Several weeks ago, Adam Bryant of the New York Times interviewed David Rosenblatt, chief executive of 1stdibs, an online marketplace for high-end goods. He asked Rosenblatt about some of the key lessons he has learned in his career. Rosenblatt talked about struggling to determine how he should allocate his time during his early days as a chief executive. He then explained that he had established some rules that helped him in this area. Here's an excerpt:
I learned Rule No. 1 from Irv Grousbeck, who teaches an entrepreneurship class at Stanford Business School. And that is, very simply, “You can hire people to do everything but hire people.” Rule No. 2 that I think about every day is, “Only do the things that only I can do.” So if it’s someone else’s job to do it, I try not to do it. If I find myself doing too many of those things that are actually someone else’s job, then it relates back to Rule No. 1 — I probably don’t have the right person in that role. But just like anyone in any role, it’s important to understand, where is my comparative advantage? What am I better at than almost anyone else?

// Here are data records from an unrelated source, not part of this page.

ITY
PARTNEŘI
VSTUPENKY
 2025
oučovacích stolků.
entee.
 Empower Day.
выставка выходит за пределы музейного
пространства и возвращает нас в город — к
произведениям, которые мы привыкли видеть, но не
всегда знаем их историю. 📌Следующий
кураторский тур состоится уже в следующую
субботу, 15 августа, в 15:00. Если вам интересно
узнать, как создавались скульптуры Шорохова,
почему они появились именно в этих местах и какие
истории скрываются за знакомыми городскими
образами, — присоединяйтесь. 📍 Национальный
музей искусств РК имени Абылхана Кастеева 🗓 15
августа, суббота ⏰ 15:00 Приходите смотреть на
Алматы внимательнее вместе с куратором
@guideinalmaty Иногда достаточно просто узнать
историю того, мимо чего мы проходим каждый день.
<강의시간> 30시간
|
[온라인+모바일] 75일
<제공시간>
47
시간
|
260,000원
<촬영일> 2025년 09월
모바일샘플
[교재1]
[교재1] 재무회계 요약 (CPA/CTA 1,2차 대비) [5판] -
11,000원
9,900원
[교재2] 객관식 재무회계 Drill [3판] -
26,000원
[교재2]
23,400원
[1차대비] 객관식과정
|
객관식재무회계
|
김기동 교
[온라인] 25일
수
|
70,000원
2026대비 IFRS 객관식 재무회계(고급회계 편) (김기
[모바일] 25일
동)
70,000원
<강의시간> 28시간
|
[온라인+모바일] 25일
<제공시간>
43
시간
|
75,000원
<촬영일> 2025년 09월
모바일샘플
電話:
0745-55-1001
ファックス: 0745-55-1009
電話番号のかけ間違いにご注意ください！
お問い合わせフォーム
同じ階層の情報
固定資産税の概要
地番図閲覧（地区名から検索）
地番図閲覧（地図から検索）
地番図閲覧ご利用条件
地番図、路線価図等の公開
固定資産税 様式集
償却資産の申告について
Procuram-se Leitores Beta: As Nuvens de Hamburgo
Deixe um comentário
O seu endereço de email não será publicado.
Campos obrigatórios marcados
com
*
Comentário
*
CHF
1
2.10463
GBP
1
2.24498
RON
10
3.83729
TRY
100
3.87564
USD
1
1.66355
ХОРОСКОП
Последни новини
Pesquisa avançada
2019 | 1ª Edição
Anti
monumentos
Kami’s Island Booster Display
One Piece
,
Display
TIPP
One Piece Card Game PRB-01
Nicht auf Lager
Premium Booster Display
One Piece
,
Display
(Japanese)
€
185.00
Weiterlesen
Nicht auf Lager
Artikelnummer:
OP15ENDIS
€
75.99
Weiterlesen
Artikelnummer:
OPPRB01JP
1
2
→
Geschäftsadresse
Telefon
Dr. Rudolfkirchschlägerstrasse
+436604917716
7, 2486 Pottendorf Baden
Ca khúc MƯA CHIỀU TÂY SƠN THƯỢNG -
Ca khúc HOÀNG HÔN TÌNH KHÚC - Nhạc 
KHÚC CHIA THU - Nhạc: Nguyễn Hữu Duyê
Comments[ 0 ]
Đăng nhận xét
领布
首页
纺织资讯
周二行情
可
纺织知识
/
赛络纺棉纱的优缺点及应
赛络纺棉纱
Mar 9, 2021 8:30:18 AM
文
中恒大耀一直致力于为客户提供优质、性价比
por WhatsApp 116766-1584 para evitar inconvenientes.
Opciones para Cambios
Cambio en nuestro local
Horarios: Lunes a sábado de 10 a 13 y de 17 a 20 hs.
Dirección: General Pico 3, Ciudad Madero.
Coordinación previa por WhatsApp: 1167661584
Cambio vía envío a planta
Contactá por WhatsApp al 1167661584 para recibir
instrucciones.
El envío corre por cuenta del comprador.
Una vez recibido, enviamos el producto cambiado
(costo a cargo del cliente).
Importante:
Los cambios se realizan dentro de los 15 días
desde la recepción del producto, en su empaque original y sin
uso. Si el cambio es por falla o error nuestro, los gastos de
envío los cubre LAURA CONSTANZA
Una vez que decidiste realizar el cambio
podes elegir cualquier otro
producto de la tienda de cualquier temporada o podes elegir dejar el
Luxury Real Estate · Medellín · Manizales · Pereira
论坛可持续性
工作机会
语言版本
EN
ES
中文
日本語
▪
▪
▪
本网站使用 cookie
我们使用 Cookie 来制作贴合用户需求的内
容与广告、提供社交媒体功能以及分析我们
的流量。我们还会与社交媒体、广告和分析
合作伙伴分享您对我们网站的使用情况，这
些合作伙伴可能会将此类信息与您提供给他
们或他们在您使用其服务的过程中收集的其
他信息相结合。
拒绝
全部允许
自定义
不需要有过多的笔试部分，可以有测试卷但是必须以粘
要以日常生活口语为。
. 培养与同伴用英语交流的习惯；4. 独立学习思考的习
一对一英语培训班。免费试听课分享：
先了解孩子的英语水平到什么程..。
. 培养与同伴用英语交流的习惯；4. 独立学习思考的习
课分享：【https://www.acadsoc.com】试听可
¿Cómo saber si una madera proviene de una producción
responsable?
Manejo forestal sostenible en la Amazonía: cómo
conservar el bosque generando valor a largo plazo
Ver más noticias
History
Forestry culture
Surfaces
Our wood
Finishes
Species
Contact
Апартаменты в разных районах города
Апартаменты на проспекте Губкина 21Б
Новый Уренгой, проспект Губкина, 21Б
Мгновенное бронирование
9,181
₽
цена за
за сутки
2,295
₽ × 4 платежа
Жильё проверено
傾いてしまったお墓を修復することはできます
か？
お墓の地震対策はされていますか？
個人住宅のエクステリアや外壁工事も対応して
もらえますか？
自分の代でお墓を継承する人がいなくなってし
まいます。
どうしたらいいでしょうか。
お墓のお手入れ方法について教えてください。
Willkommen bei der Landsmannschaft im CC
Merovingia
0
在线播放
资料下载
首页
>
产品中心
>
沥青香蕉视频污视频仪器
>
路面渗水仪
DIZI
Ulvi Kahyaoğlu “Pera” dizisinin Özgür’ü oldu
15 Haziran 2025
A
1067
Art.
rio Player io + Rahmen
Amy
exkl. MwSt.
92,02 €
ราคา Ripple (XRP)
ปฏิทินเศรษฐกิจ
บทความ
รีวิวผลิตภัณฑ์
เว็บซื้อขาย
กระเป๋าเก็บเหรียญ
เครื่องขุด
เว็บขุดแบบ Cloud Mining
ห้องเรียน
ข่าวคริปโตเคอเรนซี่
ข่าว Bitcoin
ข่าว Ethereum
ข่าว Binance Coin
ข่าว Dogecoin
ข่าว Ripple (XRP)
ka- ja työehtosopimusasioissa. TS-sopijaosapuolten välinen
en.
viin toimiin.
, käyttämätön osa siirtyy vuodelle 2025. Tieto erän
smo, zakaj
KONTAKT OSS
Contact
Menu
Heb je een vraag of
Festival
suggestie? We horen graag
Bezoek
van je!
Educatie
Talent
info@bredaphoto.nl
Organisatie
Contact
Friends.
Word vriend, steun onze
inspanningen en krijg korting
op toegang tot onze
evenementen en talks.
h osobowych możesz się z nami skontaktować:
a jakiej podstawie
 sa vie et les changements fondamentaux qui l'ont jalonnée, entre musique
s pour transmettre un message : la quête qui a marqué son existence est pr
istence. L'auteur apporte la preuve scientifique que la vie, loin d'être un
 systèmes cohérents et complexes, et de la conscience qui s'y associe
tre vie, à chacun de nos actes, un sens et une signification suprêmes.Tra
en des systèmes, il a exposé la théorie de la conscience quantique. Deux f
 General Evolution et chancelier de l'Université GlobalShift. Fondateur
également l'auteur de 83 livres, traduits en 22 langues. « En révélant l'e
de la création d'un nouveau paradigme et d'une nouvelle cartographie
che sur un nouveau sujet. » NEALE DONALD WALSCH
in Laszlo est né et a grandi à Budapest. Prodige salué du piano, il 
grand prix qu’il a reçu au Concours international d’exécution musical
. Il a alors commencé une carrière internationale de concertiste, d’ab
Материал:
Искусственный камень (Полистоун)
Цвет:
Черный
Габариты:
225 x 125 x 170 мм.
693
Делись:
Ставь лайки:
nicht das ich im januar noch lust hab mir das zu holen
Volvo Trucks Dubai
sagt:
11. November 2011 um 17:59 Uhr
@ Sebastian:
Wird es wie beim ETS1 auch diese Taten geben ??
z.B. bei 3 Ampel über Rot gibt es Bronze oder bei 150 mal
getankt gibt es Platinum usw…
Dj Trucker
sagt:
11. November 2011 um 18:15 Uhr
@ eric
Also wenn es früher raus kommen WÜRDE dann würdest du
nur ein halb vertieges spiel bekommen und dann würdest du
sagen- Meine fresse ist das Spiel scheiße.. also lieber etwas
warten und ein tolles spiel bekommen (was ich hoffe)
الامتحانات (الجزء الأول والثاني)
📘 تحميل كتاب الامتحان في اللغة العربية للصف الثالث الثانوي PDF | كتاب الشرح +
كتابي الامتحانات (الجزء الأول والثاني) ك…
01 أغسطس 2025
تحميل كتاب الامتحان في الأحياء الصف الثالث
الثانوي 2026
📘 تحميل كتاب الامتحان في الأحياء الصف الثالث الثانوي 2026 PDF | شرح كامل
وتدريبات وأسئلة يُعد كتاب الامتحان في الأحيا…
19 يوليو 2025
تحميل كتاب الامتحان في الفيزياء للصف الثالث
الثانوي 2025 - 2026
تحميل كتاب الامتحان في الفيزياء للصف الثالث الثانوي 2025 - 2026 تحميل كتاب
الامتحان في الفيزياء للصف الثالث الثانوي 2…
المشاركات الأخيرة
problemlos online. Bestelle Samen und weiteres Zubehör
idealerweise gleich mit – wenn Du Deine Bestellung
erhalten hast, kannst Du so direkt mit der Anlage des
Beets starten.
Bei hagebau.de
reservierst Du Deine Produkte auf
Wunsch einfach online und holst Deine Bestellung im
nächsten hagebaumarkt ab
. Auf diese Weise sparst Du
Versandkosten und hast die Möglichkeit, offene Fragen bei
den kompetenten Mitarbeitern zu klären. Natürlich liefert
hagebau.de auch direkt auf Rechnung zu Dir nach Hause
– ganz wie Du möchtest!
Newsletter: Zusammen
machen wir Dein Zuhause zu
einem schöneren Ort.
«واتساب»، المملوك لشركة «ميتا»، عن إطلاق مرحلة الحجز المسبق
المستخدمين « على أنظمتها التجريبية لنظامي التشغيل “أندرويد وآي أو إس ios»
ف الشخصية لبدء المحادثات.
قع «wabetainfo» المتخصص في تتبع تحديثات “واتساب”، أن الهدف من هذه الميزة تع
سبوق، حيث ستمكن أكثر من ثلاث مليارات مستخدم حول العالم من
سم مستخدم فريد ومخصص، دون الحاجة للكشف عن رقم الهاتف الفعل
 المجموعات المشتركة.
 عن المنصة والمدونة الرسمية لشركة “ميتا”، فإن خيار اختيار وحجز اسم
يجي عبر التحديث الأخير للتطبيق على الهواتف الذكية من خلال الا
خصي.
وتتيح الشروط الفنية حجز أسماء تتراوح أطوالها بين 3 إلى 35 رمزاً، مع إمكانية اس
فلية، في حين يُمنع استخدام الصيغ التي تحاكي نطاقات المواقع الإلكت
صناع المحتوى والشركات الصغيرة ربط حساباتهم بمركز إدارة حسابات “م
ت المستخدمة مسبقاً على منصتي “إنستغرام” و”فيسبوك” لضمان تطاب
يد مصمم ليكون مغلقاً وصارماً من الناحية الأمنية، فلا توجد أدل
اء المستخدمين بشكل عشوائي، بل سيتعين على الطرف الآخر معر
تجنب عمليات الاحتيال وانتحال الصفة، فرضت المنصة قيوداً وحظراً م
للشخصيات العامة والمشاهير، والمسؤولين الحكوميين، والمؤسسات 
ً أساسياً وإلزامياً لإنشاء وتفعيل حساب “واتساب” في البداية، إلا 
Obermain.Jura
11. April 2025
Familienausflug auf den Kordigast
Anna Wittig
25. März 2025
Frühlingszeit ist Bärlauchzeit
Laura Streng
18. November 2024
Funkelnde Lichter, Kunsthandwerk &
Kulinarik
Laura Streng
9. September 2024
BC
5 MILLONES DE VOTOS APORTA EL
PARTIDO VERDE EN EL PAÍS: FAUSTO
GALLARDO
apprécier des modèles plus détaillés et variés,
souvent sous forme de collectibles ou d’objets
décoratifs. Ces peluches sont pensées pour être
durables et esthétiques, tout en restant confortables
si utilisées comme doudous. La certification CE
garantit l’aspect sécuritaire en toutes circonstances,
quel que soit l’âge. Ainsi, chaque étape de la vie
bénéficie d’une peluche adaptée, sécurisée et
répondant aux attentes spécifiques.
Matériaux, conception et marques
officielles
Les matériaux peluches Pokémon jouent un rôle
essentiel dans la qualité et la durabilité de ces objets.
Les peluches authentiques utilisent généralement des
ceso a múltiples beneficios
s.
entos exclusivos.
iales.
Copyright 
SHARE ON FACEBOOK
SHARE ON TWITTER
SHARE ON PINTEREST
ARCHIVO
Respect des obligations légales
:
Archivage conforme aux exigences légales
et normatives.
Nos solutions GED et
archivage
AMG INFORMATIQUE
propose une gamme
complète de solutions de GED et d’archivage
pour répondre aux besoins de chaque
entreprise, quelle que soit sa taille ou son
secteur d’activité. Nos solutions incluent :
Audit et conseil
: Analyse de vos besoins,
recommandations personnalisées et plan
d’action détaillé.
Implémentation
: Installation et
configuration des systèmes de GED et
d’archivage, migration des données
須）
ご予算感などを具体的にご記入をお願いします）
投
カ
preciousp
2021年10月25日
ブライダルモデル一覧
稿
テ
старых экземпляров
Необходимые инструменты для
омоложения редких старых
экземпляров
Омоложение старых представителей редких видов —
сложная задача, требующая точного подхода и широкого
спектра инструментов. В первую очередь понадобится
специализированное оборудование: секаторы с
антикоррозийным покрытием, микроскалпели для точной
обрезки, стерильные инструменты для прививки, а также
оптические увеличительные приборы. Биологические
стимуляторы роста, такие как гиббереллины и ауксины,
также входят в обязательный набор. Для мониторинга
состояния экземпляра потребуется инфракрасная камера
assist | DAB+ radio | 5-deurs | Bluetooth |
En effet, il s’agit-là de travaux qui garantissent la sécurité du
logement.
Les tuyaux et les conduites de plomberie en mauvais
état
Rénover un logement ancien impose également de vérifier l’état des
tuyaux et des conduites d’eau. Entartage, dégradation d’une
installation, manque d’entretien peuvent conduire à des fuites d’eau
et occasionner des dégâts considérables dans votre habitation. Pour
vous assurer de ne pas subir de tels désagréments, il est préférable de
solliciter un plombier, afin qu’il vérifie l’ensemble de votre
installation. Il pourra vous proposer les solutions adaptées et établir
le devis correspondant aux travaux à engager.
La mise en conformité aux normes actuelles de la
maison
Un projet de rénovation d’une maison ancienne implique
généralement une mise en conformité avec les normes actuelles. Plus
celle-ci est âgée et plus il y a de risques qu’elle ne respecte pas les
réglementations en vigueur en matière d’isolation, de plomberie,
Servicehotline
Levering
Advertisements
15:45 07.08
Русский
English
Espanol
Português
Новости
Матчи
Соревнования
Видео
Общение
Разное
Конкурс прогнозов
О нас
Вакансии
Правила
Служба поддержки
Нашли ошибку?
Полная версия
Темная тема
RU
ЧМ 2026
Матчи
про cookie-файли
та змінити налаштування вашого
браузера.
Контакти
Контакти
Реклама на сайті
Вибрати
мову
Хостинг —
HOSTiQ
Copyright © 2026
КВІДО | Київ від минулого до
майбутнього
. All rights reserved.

The article contains more on this subject. I recommend taking a look. The two rules are a great start though. I think the second one needs to be an explicit question that each leader poses to himself or herself. As the leader on a major program here at Bryant University, I know that I need to address this question. As I launched the program, I was doing many things. Now, as the program matures, I have to think about the way I'm spending my time. I'm clearly not playing to my comparative advantage. Many leaders find themselves doing a bit of everything when an organization is in start-up phase. Then, as the firm grows, they need to focus on that comparative advantage question. It's hard to let go, but you can't make the organization successful without addressing this issue.